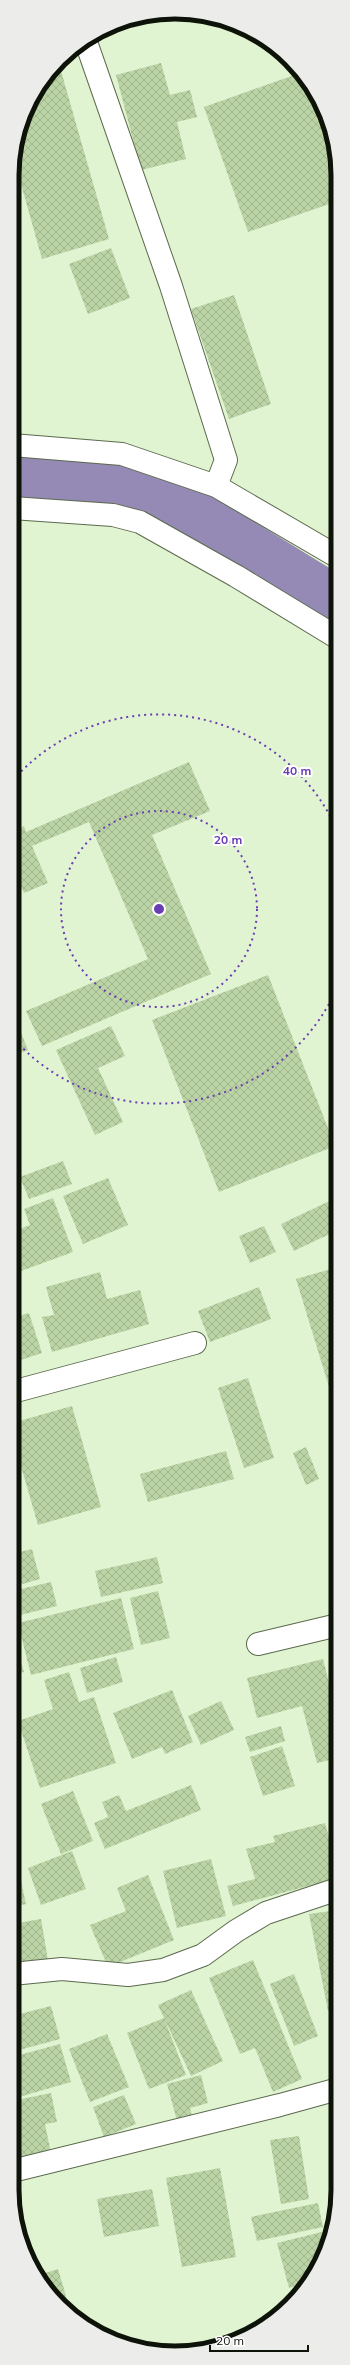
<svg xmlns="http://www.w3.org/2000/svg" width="350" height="2365" font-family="Mulish,sans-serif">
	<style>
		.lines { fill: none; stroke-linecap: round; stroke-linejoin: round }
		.river { stroke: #9589b6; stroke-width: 59 }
		.building { fill: url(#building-cross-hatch) }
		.minor-casing { stroke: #5b6a4d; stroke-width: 24 }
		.minor { stroke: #fff; stroke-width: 22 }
		.ring { fill: none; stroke: #6a3db4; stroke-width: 2; stroke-dasharray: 2 4 }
		.rim { fill: none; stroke: #0d1308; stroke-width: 5 }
		.centre { fill: #6a3db4; stroke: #fff; stroke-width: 2 }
		.ring-label { font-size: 12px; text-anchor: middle; font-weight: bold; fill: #6a3db4; stroke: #fff; stroke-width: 4; stroke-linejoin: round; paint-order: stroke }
	</style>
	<defs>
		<pattern id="building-cross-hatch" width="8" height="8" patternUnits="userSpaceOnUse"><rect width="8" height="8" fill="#bbd4a6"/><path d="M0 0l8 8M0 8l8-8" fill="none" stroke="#a0b58d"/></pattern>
	</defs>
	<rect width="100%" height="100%" fill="#e1f4d2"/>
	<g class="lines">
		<path class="river" d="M12 478 147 490 338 608"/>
	</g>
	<path class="building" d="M161 63 170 95 190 90 197 117 177 122 186 159 141 170 116 75Z
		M59 64 109 239 42 259 14 159 29 103Z
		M300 73 321 103 338 164V201L248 232 204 107Z
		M111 248 130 298 88 314 69 264Z
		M234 295 271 404 229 419 191 309Z
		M189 762 210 811 152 835 211 974 42 1046 26 1011 148 959 89 822 32 846 48 883 24 893 12 865V831L24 826 26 832Z
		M12 884 17 895 12 896Z
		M268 975 335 1146 219 1192 152 1020Z
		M16 1020 28 1050 12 1056V1021Z
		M111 1026 125 1056 98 1068 123 1122 95 1135 56 1050Z
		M63 1161 72 1184 29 1199 20 1177Z
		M108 1178 128 1225 83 1244 63 1196Z
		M338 1197V1230L294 1251 281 1224Z
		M53 1198 73 1252 13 1274 12 1232 30 1225 24 1209Z
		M264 1226 276 1252 250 1263 239 1236Z
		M338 1267V1413H337L296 1279Z
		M100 1272 107 1299 140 1290 149 1324 52 1352 42 1317 54 1315 46 1287Z
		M259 1287 271 1319 210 1342 198 1311Z
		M29 1313 42 1353 12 1363V1318Z
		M248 1378 274 1458 244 1468 218 1388Z
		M72 1406 101 1507 38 1525 12 1435V1423Z
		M306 1447 319 1479 306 1485 293 1453Z
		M226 1451 234 1479 148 1502 140 1474Z
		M12 1509 17 1528 12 1530Z
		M32 1549 40 1579 12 1587V1554Z
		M157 1557 163 1583 101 1597 95 1571Z
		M51 1582 57 1606 12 1617V1591Z
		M158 1591 170 1638 141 1645 130 1598Z
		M121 1598 134 1649 31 1675 18 1623Z
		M12 1631 24 1672 12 1675Z
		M116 1657 123 1682 87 1693 80 1668Z
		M323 1659 338 1719V1758L317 1763 302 1706 257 1718 247 1678Z
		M338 1660V1688H337L329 1663Z
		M69 1672 79 1702 94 1697 116 1763 40 1788 18 1721 53 1709 44 1680Z
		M172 1690 193 1742 165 1754 162 1747 132 1759 113 1713Z
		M221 1701 234 1730 201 1745 188 1716Z
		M281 1726 285 1741 250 1752 245 1737Z
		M282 1746 295 1786 263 1796 250 1757Z
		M191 1785 201 1810 105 1849 94 1823 108 1817 102 1802 119 1795 126 1811Z
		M73 1791 93 1841 61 1854 41 1804Z
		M325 1823 338 1870V1878L233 1906 227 1886 255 1879 246 1849 275 1842 273 1836Z
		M72 1851 86 1889 41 1905 28 1868Z
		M211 1859 226 1916 177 1928 163 1871Z
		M148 1875 174 1940 108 1967 90 1925 126 1911 117 1888Z
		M20 1876 26 1904 12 1907V1878Z
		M338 1910V2009L328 2011 309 1914Z
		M41 1919 49 1966 12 1971V1924Z
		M253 1960 302 2079 273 2092 255 2048 240 2054 209 1978Z
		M294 1974 318 2036 294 2046 270 1984Z
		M191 1990 223 2061 191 2076 158 2005Z
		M51 2006 60 2039 12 2052V2016Z
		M164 2018 186 2075 149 2089 127 2033Z
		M107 2034 129 2087 90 2102 69 2049Z
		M60 2044 71 2082 12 2099V2057Z
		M201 2075 208 2103 190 2108 194 2124 179 2128 167 2084Z
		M51 2093 57 2122 45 2124 52 2158 12 2167V2101Z
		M124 2095 136 2124 104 2137 93 2107Z
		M299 2136 309 2199 281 2204 270 2140Z
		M220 2168 236 2257 182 2267 166 2178Z
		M152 2189 159 2226 104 2237 97 2199Z
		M318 2203 323 2227 257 2241 251 2217Z
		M330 2230 321 2262 304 2284 289 2288 277 2243Z
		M58 2269 71 2313 60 2305 39 2275Z
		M247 2332 248 2333 230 2343 228 2337Z"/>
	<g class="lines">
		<defs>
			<path id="minor" d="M86 42 171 286 226 460 216 486
				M12 445 122 454 216 486 338 557
				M12 508 113 515 140 522 236 576 338 638
				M12 1392 195 1343
				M258 1644 338 1625
				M12 1974 62 1969 128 1975 163 1970 203 1955 236 1931 266 1913 338 1889
				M12 2171 280 2105 338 2089"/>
		</defs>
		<use href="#minor" class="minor-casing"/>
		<use href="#minor" class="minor"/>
	</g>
	<g class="ring">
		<circle cx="159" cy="909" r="98"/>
		<path d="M337 988A195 195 0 0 1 13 1038M13 780A195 195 0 0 1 337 830"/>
	</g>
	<path d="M0 0H350V2365H0ZM175 19H175A156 156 0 0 1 331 175V2190A156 156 0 0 1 175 2346H175A156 156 0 0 1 19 2190V175A156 156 0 0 1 175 19Z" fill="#ececeb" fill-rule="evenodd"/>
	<path class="rim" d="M175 19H175A156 156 0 0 1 331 175V2190A156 156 0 0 1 175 2346H175A156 156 0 0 1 19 2190V175A156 156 0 0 1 175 19Z"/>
	<circle cx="159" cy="909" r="6" class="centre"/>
	<g class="ring-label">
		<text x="297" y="775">40 m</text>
		<text x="228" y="844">20 m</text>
	</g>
	<path d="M210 2345v6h98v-6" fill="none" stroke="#0d1308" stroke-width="2"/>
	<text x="216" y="2345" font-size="12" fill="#0d1308" stroke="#ffffff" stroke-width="3" paint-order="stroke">20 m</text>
</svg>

——————

● **EXERCISE DESCRIPTION**: Retype every record above exactly as written, but leave out the pictures.

● **RESPONSE**:
<svg xmlns="http://www.w3.org/2000/svg" width="350" height="2365" font-family="Mulish,sans-serif">
	<style>
		.lines { fill: none; stroke-linecap: round; stroke-linejoin: round }
		.river { stroke: #9589b6; stroke-width: 59 }
		.building { fill: url(#building-cross-hatch) }
		.minor-casing { stroke: #5b6a4d; stroke-width: 24 }
		.minor { stroke: #fff; stroke-width: 22 }
		.ring { fill: none; stroke: #6a3db4; stroke-width: 2; stroke-dasharray: 2 4 }
		.rim { fill: none; stroke: #0d1308; stroke-width: 5 }
		.centre { fill: #6a3db4; stroke: #fff; stroke-width: 2 }
		.ring-label { font-size: 12px; text-anchor: middle; font-weight: bold; fill: #6a3db4; stroke: #fff; stroke-width: 4; stroke-linejoin: round; paint-order: stroke }
	</style>
	<defs>
		<pattern id="building-cross-hatch" width="8" height="8" patternUnits="userSpaceOnUse"><rect width="8" height="8" fill="#bbd4a6"/><path d="M0 0l8 8M0 8l8-8" fill="none" stroke="#a0b58d"/></pattern>
	</defs>
	<rect width="100%" height="100%" fill="#e1f4d2"/>
	<g class="lines">
		<path class="river" d="M12 478 147 490 338 608"/>
	</g>
	<path class="building" d="M161 63 170 95 190 90 197 117 177 122 186 159 141 170 116 75Z
		M59 64 109 239 42 259 14 159 29 103Z
		M300 73 321 103 338 164V201L248 232 204 107Z
		M111 248 130 298 88 314 69 264Z
		M234 295 271 404 229 419 191 309Z
		M189 762 210 811 152 835 211 974 42 1046 26 1011 148 959 89 822 32 846 48 883 24 893 12 865V831L24 826 26 832Z
		M12 884 17 895 12 896Z
		M268 975 335 1146 219 1192 152 1020Z
		M16 1020 28 1050 12 1056V1021Z
		M111 1026 125 1056 98 1068 123 1122 95 1135 56 1050Z
		M63 1161 72 1184 29 1199 20 1177Z
		M108 1178 128 1225 83 1244 63 1196Z
		M338 1197V1230L294 1251 281 1224Z
		M53 1198 73 1252 13 1274 12 1232 30 1225 24 1209Z
		M264 1226 276 1252 250 1263 239 1236Z
		M338 1267V1413H337L296 1279Z
		M100 1272 107 1299 140 1290 149 1324 52 1352 42 1317 54 1315 46 1287Z
		M259 1287 271 1319 210 1342 198 1311Z
		M29 1313 42 1353 12 1363V1318Z
		M248 1378 274 1458 244 1468 218 1388Z
		M72 1406 101 1507 38 1525 12 1435V1423Z
		M306 1447 319 1479 306 1485 293 1453Z
		M226 1451 234 1479 148 1502 140 1474Z
		M12 1509 17 1528 12 1530Z
		M32 1549 40 1579 12 1587V1554Z
		M157 1557 163 1583 101 1597 95 1571Z
		M51 1582 57 1606 12 1617V1591Z
		M158 1591 170 1638 141 1645 130 1598Z
		M121 1598 134 1649 31 1675 18 1623Z
		M12 1631 24 1672 12 1675Z
		M116 1657 123 1682 87 1693 80 1668Z
		M323 1659 338 1719V1758L317 1763 302 1706 257 1718 247 1678Z
		M338 1660V1688H337L329 1663Z
		M69 1672 79 1702 94 1697 116 1763 40 1788 18 1721 53 1709 44 1680Z
		M172 1690 193 1742 165 1754 162 1747 132 1759 113 1713Z
		M221 1701 234 1730 201 1745 188 1716Z
		M281 1726 285 1741 250 1752 245 1737Z
		M282 1746 295 1786 263 1796 250 1757Z
		M191 1785 201 1810 105 1849 94 1823 108 1817 102 1802 119 1795 126 1811Z
		M73 1791 93 1841 61 1854 41 1804Z
		M325 1823 338 1870V1878L233 1906 227 1886 255 1879 246 1849 275 1842 273 1836Z
		M72 1851 86 1889 41 1905 28 1868Z
		M211 1859 226 1916 177 1928 163 1871Z
		M148 1875 174 1940 108 1967 90 1925 126 1911 117 1888Z
		M20 1876 26 1904 12 1907V1878Z
		M338 1910V2009L328 2011 309 1914Z
		M41 1919 49 1966 12 1971V1924Z
		M253 1960 302 2079 273 2092 255 2048 240 2054 209 1978Z
		M294 1974 318 2036 294 2046 270 1984Z
		M191 1990 223 2061 191 2076 158 2005Z
		M51 2006 60 2039 12 2052V2016Z
		M164 2018 186 2075 149 2089 127 2033Z
		M107 2034 129 2087 90 2102 69 2049Z
		M60 2044 71 2082 12 2099V2057Z
		M201 2075 208 2103 190 2108 194 2124 179 2128 167 2084Z
		M51 2093 57 2122 45 2124 52 2158 12 2167V2101Z
		M124 2095 136 2124 104 2137 93 2107Z
		M299 2136 309 2199 281 2204 270 2140Z
		M220 2168 236 2257 182 2267 166 2178Z
		M152 2189 159 2226 104 2237 97 2199Z
		M318 2203 323 2227 257 2241 251 2217Z
		M330 2230 321 2262 304 2284 289 2288 277 2243Z
		M58 2269 71 2313 60 2305 39 2275Z
		M247 2332 248 2333 230 2343 228 2337Z"/>
	<g class="lines">
		<defs>
			<path id="minor" d="M86 42 171 286 226 460 216 486
				M12 445 122 454 216 486 338 557
				M12 508 113 515 140 522 236 576 338 638
				M12 1392 195 1343
				M258 1644 338 1625
				M12 1974 62 1969 128 1975 163 1970 203 1955 236 1931 266 1913 338 1889
				M12 2171 280 2105 338 2089"/>
		</defs>
		<use href="#minor" class="minor-casing"/>
		<use href="#minor" class="minor"/>
	</g>
	<g class="ring">
		<circle cx="159" cy="909" r="98"/>
		<path d="M337 988A195 195 0 0 1 13 1038M13 780A195 195 0 0 1 337 830"/>
	</g>
	<path d="M0 0H350V2365H0ZM175 19H175A156 156 0 0 1 331 175V2190A156 156 0 0 1 175 2346H175A156 156 0 0 1 19 2190V175A156 156 0 0 1 175 19Z" fill="#ececeb" fill-rule="evenodd"/>
	<path class="rim" d="M175 19H175A156 156 0 0 1 331 175V2190A156 156 0 0 1 175 2346H175A156 156 0 0 1 19 2190V175A156 156 0 0 1 175 19Z"/>
	<circle cx="159" cy="909" r="6" class="centre"/>
	<g class="ring-label">
		<text x="297" y="775">40 m</text>
		<text x="228" y="844">20 m</text>
	</g>
	<path d="M210 2345v6h98v-6" fill="none" stroke="#0d1308" stroke-width="2"/>
	<text x="216" y="2345" font-size="12" fill="#0d1308" stroke="#ffffff" stroke-width="3" paint-order="stroke">20 m</text>
</svg>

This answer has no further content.